→ Brief 1:
In the text on gambling disorder and relationships, why is communication described as fundamental to romantic relationships? Answer in one to three sentences.
→ Brief 2:
According to the text on gambling disorder and relationships, which consequence ranks second among people in treatment for gambling disorder in Spain?
→ Brief 3:
Resume the text on gambling disorder and relationships, starting after its final sentence.

The Hidden Toll on Relationships

When people seek treatment for gambling disorder in Spain, financial problems top the list of consequences. But family conflicts come in a close second, affecting more than a quarter of those in treatment. Despite this, research has barely scratched the surface of how gambling addiction impacts family dynamics and romantic partnerships.

Gambling disorder is classified as a behavioral addiction in modern diagnostic systems. It involves persistent, problematic gambling that causes significant distress or impairment in daily life. The consequences extend far beyond empty bank accounts to include mental and physical health problems, work difficulties, and the breakdown of family relationships through divorce, separation, or loss of custody.

Partners of people with gambling problems face their own set of challenges. Research shows they experience higher rates of mental and physical health issues compared to the general population, along with increased tobacco and alcohol use. Interpersonal conflict, divorce, and separation are common. Alarmingly, female partners of men with gambling disorder experience domestic violence at higher rates than women in the general population.

Communication as a Foundation

Theories about romantic relationships emphasize communication as fundamental to how relationships evolve over time. The quality of communication affects how partners subjectively evaluate their relationship, their sense of satisfaction, and the degree to which they experience intimacy, affection, and mutual support.

Positive communication involves reasoning, problem solving, and showing supportive, affectionate behavior. Negative communication includes belittling, blaming, and displaying hostility or contempt. Research consistently shows that positive patterns increase satisfaction while negative patterns erode it.

→ Supplied records:
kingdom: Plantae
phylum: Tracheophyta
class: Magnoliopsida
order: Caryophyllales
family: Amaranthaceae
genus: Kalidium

→ Answer 1:
The quality of communication affects how partners subjectively evaluate their relationship and how satisfied they feel. It also shapes how much intimacy, affection and mutual support they experience.

→ Answer 2:
Family conflicts, which affect more than a quarter of those in treatment.

→ Answer 3:
Partners of gamblers often report feeling lonely in their relationships. This loneliness connects to taking on financial and family responsibilities that create inequality, and feeling unable to burden their partner during treatment. Many describe living parallel lives despite sharing a home, lacking emotional and physical intimacy, and slipping into a parental role that changes relationship dynamics and eliminates their partner's support.

Trust issues stemming from lies and deception create additional barriers. Dishonesty becomes a recurring theme that undermines the foundation of the relationship.

Measuring Relationship Satisfaction

Studies comparing couples affected by gambling disorder to control couples reveal stark differences. Compared to unaffected couples, gamblers perceive more conflict and less trust, along with reduced willingness from partners to help. Their partners report less emotional connection and lower overall relationship quality.

Interestingly, research shows that both partners often report lower relationship adjustment than the general population, regardless of which gender has the gambling problem. Greater severity of gambling disorder correlates with worse relationship adjustment. However, some studies find that partners, particularly women, report significantly lower satisfaction than the gamblers themselves.

This gap in how each partner perceives the relationship raises important questions. While both may experience relationship deterioration as gambling continues, the partner without the gambling problem often feels the impact more acutely, perhaps due to greater awareness of the dysfunction or shouldering more of the practical and emotional burden.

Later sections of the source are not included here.